#### EXERCISE BRIEF:
What lines in the records include the string "Cervix"? Return each one.

BEGIN DATASET

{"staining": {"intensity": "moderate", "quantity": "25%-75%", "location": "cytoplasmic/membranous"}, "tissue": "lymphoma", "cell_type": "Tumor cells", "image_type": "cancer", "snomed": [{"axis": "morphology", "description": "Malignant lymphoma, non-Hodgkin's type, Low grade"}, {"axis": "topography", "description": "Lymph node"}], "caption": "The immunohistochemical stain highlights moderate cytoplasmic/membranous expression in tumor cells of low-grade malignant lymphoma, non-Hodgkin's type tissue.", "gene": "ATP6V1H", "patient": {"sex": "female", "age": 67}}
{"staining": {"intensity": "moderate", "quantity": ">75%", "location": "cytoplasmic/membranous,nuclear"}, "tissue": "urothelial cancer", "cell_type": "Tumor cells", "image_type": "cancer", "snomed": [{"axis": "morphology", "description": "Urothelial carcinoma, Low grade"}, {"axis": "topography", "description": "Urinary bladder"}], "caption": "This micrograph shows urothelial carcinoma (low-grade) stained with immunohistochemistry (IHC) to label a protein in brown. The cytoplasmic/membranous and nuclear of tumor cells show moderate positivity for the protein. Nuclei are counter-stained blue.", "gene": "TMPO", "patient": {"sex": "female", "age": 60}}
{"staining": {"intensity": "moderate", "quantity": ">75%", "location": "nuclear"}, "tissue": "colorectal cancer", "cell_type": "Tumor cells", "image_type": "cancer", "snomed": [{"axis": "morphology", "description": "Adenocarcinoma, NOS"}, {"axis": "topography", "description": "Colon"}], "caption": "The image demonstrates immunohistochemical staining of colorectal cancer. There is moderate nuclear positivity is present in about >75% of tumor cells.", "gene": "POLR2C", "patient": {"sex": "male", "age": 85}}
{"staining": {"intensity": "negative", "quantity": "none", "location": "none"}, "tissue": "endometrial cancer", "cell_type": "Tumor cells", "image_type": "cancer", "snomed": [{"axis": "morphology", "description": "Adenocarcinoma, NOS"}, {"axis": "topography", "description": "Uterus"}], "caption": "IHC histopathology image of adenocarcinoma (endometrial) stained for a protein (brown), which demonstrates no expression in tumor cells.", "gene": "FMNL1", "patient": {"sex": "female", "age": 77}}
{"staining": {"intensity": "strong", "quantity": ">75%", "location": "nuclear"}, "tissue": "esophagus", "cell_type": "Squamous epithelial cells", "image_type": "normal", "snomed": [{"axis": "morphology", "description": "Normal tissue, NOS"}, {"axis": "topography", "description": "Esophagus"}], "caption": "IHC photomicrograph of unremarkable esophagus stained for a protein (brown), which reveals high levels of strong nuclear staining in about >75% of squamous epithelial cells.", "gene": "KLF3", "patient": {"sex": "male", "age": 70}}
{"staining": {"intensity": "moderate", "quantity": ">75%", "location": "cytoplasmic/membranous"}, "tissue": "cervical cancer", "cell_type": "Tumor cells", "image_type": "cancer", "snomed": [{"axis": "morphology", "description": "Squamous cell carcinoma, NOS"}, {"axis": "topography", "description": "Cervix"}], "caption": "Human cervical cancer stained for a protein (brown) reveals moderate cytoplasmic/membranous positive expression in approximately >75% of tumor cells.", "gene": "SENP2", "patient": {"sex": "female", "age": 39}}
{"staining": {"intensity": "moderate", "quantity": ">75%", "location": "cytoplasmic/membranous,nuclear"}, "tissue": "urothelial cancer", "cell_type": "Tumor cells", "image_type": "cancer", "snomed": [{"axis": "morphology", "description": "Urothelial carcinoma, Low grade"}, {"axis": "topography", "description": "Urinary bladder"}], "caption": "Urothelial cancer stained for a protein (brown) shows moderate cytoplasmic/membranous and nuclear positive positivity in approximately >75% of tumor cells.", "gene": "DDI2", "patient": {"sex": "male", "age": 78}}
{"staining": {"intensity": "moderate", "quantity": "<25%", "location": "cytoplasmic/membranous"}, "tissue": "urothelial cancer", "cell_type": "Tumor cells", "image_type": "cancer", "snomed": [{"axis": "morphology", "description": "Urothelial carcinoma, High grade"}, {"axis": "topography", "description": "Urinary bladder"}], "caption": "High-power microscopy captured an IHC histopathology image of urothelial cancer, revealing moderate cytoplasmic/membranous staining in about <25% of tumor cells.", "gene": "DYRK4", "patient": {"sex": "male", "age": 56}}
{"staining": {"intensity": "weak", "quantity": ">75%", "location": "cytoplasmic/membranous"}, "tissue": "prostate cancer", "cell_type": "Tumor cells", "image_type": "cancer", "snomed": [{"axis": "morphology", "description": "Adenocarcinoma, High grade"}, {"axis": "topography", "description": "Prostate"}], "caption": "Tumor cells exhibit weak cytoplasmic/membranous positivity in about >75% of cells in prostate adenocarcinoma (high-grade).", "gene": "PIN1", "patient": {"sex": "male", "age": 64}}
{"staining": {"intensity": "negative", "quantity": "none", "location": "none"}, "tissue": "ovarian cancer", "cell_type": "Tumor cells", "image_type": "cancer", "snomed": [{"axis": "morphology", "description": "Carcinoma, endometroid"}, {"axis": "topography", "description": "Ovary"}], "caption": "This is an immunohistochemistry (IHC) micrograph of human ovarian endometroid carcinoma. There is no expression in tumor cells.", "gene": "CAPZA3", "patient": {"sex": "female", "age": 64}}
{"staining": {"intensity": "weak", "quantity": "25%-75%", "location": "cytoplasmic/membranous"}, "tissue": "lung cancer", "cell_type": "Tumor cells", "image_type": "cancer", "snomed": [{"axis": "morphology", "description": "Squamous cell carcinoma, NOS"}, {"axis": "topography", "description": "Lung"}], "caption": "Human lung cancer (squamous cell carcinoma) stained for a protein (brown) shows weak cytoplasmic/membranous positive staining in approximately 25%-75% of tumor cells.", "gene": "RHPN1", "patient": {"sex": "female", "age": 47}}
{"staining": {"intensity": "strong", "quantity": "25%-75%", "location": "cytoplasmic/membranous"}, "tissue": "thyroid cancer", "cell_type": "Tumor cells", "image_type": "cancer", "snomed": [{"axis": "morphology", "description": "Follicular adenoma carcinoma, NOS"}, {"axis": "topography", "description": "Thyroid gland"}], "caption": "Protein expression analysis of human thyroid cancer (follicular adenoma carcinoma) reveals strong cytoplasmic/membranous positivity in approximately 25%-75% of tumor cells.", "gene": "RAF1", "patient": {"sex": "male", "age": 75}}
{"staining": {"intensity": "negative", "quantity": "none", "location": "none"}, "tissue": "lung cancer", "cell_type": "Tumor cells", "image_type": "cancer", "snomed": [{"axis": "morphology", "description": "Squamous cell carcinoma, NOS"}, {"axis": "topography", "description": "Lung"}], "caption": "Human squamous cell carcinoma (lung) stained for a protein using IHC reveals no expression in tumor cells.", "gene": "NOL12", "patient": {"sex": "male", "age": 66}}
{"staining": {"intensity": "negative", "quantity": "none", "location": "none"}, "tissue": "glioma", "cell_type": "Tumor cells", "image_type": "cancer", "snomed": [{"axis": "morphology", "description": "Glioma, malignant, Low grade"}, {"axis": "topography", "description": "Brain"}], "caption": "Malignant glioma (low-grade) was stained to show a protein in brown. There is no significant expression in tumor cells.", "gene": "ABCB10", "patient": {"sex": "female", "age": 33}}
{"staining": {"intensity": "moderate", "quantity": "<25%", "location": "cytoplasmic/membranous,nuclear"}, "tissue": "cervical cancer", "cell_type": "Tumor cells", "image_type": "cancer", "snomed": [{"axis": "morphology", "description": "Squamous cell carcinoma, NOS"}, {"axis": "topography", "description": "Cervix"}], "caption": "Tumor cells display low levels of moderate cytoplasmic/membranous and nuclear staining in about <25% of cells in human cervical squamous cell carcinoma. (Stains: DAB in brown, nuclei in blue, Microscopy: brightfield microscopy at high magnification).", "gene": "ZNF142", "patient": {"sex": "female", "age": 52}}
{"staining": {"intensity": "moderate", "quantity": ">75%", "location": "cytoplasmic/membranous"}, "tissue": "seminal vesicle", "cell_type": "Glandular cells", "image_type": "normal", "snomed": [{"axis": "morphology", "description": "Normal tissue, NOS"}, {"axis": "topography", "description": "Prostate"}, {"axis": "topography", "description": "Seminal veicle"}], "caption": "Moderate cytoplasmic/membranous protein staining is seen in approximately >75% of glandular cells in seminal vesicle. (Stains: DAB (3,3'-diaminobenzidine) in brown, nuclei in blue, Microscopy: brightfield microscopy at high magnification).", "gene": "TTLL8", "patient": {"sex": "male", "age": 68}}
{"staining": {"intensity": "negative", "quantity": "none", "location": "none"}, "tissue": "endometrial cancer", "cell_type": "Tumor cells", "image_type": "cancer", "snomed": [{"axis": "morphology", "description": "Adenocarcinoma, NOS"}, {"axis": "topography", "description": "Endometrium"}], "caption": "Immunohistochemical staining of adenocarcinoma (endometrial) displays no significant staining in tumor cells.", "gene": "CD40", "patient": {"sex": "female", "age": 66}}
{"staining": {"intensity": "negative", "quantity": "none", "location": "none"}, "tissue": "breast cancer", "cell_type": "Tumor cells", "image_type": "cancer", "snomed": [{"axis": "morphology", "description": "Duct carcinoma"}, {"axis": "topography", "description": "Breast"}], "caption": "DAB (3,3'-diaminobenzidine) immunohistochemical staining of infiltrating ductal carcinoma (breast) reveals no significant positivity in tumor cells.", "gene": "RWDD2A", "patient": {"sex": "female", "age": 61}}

END DATASET

#### WRITTEN REPLY:
{"staining": {"intensity": "moderate", "quantity": ">75%", "location": "cytoplasmic/membranous"}, "tissue": "cervical cancer", "cell_type": "Tumor cells", "image_type": "cancer", "snomed": [{"axis": "morphology", "description": "Squamous cell carcinoma, NOS"}, {"axis": "topography", "description": "Cervix"}], "caption": "Human cervical cancer stained for a protein (brown) reveals moderate cytoplasmic/membranous positive expression in approximately >75% of tumor cells.", "gene": "SENP2", "patient": {"sex": "female", "age": 39}}
{"staining": {"intensity": "moderate", "quantity": "<25%", "location": "cytoplasmic/membranous,nuclear"}, "tissue": "cervical cancer", "cell_type": "Tumor cells", "image_type": "cancer", "snomed": [{"axis": "morphology", "description": "Squamous cell carcinoma, NOS"}, {"axis": "topography", "description": "Cervix"}], "caption": "Tumor cells display low levels of moderate cytoplasmic/membranous and nuclear staining in about <25% of cells in human cervical squamous cell carcinoma. (Stains: DAB in brown, nuclei in blue, Microscopy: brightfield microscopy at high magnification).", "gene": "ZNF142", "patient": {"sex": "female", "age": 52}}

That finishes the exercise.